Your assignment:
Please reproduce all of the data exactly as it appears, but skip the pictures.

Supplied data:
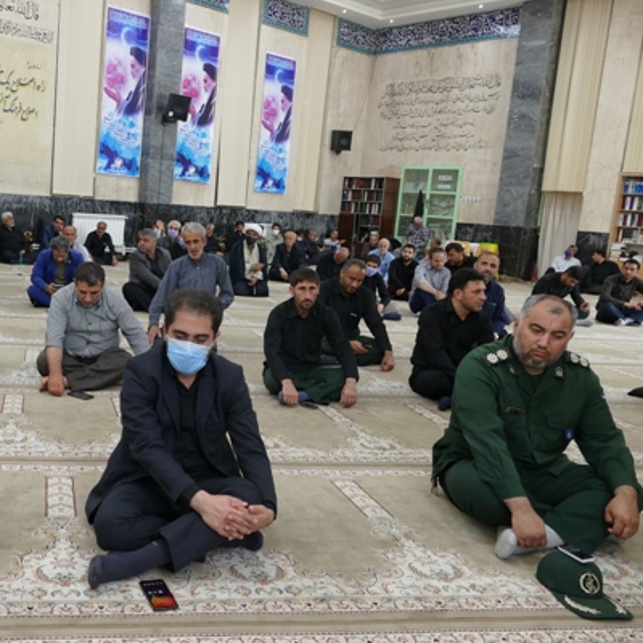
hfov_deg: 46.4
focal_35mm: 34
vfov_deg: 48.4
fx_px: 715
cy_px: 317
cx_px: 148
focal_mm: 9.12
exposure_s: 1/60
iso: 200
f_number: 2.8
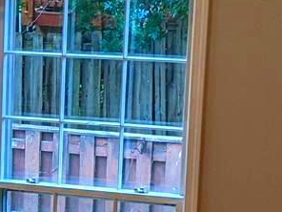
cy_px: 251
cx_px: -180
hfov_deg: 10.1
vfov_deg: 7.9
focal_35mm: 187
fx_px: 1523
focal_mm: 4.44
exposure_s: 1/120
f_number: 1.8
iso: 50
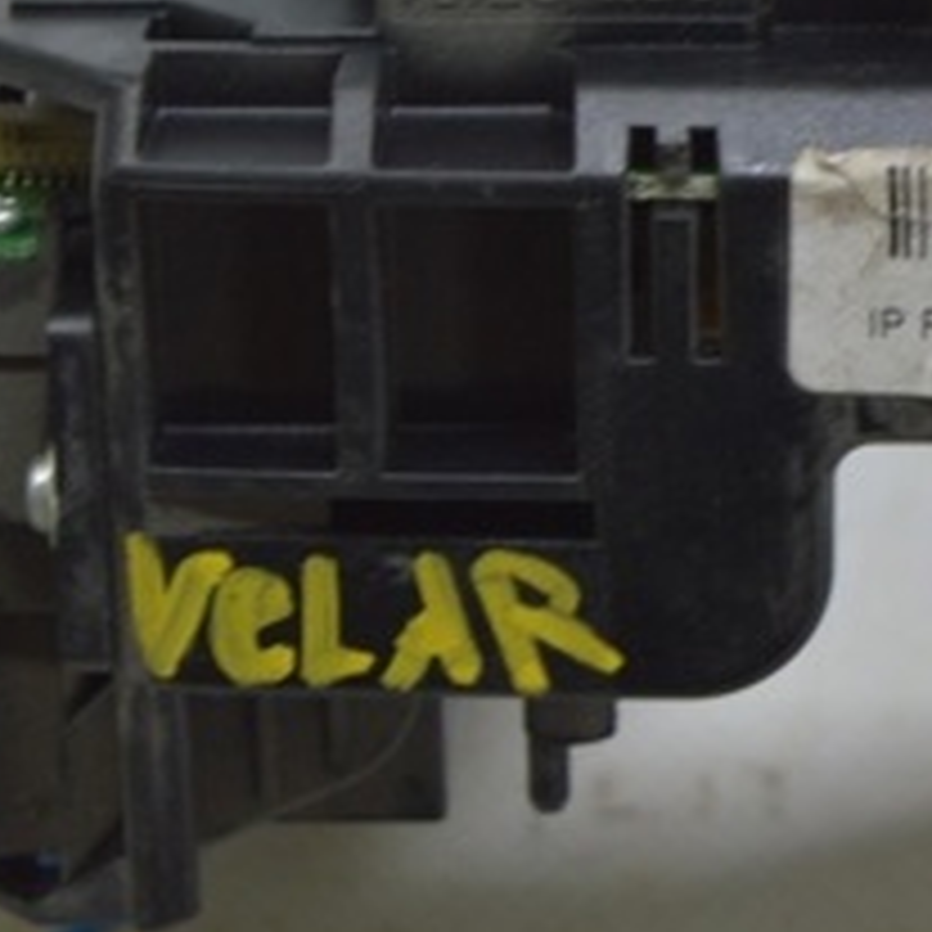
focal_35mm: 189
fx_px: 5757
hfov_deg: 9.2
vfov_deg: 9.2
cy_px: 326
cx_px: 1009
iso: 400
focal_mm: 48
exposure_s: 1/20
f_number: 5.6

Response:
hfov_deg: 46.4
focal_35mm: 34
vfov_deg: 48.4
fx_px: 715
cy_px: 317
cx_px: 148
focal_mm: 9.12
exposure_s: 1/60
iso: 200
f_number: 2.8
cy_px: 251
cx_px: -180
hfov_deg: 10.1
vfov_deg: 7.9
focal_35mm: 187
fx_px: 1523
focal_mm: 4.44
exposure_s: 1/120
f_number: 1.8
iso: 50
focal_35mm: 189
fx_px: 5757
hfov_deg: 9.2
vfov_deg: 9.2
cy_px: 326
cx_px: 1009
iso: 400
focal_mm: 48
exposure_s: 1/20
f_number: 5.6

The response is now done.